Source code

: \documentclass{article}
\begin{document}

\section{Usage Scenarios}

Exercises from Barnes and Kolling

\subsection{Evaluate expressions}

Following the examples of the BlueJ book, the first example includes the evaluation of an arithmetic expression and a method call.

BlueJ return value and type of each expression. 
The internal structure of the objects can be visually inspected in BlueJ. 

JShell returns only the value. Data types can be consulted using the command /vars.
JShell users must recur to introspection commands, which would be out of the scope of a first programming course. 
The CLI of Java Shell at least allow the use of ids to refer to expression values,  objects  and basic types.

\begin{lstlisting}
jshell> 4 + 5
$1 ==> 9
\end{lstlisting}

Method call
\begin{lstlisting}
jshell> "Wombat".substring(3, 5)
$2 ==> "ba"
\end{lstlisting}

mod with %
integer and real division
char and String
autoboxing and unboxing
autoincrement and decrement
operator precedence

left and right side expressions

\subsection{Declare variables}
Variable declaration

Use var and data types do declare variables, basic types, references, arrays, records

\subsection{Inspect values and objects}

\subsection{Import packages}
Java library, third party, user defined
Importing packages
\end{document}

+ + + +

■ Problem ■
Word for word, restate the data above from its first line down to and including the line with "JShell users must".

■ Reply to the task ■
Source code

: \documentclass{article}
\begin{document}

\section{Usage Scenarios}

Exercises from Barnes and Kolling

\subsection{Evaluate expressions}

Following the examples of the BlueJ book, the first example includes the evaluation of an arithmetic expression and a method call.

BlueJ return value and type of each expression. 
The internal structure of the objects can be visually inspected in BlueJ. 

JShell returns only the value. Data types can be consulted using the command /vars.
JShell users must recur to introspection commands, which would be out of the scope of a first programming course. 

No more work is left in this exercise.